- Instructions to follow
Please lay out the part that opens with the line containing "AI neco の図書館" and closes with the line containing "浙公网安备 33078202000716号" as a Markdown table with the columns No. and Line, one line per table row, numbered in order and with blank lines left out. Include only those lines.

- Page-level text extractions
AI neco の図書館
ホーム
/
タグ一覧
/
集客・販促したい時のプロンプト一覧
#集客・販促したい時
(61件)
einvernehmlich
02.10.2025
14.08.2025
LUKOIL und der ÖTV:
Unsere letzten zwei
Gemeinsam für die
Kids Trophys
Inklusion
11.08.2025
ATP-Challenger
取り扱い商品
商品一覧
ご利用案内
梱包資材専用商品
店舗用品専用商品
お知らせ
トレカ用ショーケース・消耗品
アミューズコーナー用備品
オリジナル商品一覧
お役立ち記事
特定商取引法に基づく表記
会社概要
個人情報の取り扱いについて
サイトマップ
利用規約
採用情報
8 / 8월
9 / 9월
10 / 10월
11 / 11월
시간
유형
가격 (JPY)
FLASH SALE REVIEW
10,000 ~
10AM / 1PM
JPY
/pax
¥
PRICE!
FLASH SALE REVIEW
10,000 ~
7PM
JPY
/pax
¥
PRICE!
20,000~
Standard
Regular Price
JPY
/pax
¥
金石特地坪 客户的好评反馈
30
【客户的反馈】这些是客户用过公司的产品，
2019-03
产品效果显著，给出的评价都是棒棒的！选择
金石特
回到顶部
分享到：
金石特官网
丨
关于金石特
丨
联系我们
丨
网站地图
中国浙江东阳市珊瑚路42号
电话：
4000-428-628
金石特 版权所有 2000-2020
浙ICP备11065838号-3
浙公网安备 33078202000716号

--

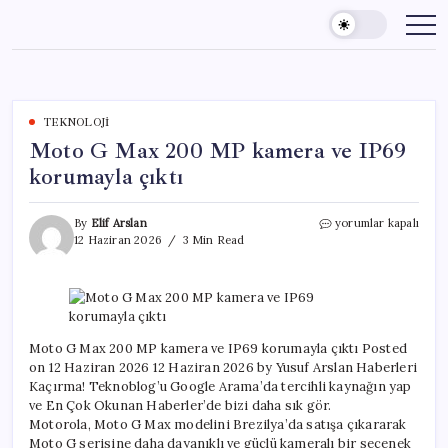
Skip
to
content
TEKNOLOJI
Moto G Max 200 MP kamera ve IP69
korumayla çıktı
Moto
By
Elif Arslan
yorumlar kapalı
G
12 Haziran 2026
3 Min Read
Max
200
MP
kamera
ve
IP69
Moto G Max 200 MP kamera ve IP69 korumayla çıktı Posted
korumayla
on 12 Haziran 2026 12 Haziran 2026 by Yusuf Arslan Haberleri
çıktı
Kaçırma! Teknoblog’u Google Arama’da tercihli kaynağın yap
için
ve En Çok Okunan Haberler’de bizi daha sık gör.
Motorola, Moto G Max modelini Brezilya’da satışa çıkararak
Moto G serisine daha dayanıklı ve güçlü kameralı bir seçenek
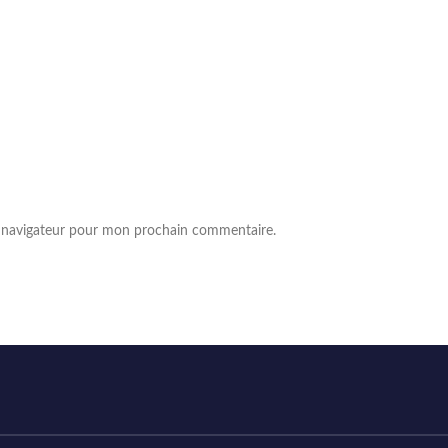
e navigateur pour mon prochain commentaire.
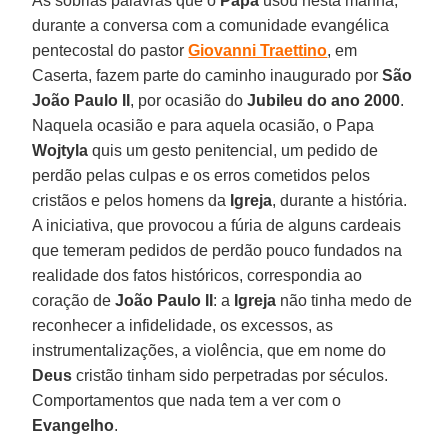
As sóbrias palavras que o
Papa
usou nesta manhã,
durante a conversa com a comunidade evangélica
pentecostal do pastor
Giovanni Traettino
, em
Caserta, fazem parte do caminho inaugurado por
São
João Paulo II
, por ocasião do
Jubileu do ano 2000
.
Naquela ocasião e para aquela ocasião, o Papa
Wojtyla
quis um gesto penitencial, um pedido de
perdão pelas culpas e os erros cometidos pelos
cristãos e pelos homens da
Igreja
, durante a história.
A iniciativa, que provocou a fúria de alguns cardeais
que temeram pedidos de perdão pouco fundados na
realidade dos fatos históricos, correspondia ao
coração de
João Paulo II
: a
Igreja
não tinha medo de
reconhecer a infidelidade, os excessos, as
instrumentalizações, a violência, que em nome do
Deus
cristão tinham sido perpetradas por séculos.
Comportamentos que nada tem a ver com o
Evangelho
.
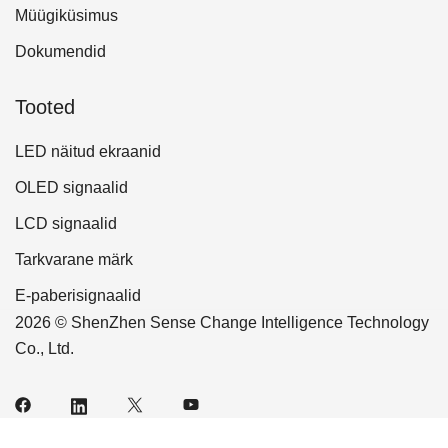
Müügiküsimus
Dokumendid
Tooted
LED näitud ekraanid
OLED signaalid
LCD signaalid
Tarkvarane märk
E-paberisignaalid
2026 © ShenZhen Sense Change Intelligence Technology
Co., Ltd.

* * *

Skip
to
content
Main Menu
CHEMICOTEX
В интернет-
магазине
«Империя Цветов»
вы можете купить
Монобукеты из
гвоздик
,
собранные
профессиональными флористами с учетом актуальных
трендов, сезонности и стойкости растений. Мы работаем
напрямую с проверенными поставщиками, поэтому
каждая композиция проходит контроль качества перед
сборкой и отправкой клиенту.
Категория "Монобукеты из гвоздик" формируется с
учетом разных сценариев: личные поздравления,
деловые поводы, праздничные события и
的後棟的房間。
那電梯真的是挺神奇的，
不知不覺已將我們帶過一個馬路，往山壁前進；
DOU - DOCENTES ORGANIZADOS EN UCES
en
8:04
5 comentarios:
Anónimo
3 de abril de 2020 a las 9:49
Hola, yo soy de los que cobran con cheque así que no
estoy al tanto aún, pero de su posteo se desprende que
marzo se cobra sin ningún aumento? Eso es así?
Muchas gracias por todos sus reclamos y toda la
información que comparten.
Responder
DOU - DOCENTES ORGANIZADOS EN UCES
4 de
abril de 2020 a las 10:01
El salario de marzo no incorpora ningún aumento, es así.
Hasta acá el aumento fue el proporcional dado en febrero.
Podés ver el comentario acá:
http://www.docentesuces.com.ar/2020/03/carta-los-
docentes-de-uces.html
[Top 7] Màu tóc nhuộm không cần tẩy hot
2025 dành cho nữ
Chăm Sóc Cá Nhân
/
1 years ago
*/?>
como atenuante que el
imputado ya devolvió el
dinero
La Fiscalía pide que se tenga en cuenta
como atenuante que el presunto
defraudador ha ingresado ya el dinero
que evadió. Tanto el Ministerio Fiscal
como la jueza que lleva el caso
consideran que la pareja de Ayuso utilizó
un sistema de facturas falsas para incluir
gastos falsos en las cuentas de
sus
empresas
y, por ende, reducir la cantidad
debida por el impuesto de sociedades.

- Answer area
| No. | Line |
|---|---|
| 1 | AI neco の図書館 |
| 2 | ホーム |
| 3 | / |
| 4 | タグ一覧 |
| 5 | / |
| 6 | 集客・販促したい時のプロンプト一覧 |
| 7 | #集客・販促したい時 |
| 8 | (61件) |
| 9 | einvernehmlich |
| 10 | 02.10.2025 |
| 11 | 14.08.2025 |
| 12 | LUKOIL und der ÖTV: |
| 13 | Unsere letzten zwei |
| 14 | Gemeinsam für die |
| 15 | Kids Trophys |
| 16 | Inklusion |
| 17 | 11.08.2025 |
| 18 | ATP-Challenger |
| 19 | 取り扱い商品 |
| 20 | 商品一覧 |
| 21 | ご利用案内 |
| 22 | 梱包資材専用商品 |
| 23 | 店舗用品専用商品 |
| 24 | お知らせ |
| 25 | トレカ用ショーケース・消耗品 |
| 26 | アミューズコーナー用備品 |
| 27 | オリジナル商品一覧 |
| 28 | お役立ち記事 |
| 29 | 特定商取引法に基づく表記 |
| 30 | 会社概要 |
| 31 | 個人情報の取り扱いについて |
| 32 | サイトマップ |
| 33 | 利用規約 |
| 34 | 採用情報 |
| 35 | 8 / 8월 |
| 36 | 9 / 9월 |
| 37 | 10 / 10월 |
| 38 | 11 / 11월 |
| 39 | 시간 |
| 40 | 유형 |
| 41 | 가격 (JPY) |
| 42 | FLASH SALE REVIEW |
| 43 | 10,000 ~ |
| 44 | 10AM / 1PM |
| 45 | JPY |
| 46 | /pax |
| 47 | ¥ |
| 48 | PRICE! |
| 49 | FLASH SALE REVIEW |
| 50 | 10,000 ~ |
| 51 | 7PM |
| 52 | JPY |
| 53 | /pax |
| 54 | ¥ |
| 55 | PRICE! |
| 56 | 20,000~ |
| 57 | Standard |
| 58 | Regular Price |
| 59 | JPY |
| 60 | /pax |
| 61 | ¥ |
| 62 | 金石特地坪 客户的好评反馈 |
| 63 | 30 |
| 64 | 【客户的反馈】这些是客户用过公司的产品， |
| 65 | 2019-03 |
| 66 | 产品效果显著，给出的评价都是棒棒的！选择 |
| 67 | 金石特 |
| 68 | 回到顶部 |
| 69 | 分享到： |
| 70 | 金石特官网 |
| 71 | 丨 |
| 72 | 关于金石特 |
| 73 | 丨 |
| 74 | 联系我们 |
| 75 | 丨 |
| 76 | 网站地图 |
| 77 | 中国浙江东阳市珊瑚路42号 |
| 78 | 电话： |
| 79 | 4000-428-628 |
| 80 | 金石特 版权所有 2000-2020 |
| 81 | 浙ICP备11065838号-3 |
| 82 | 浙公网安备 33078202000716号 |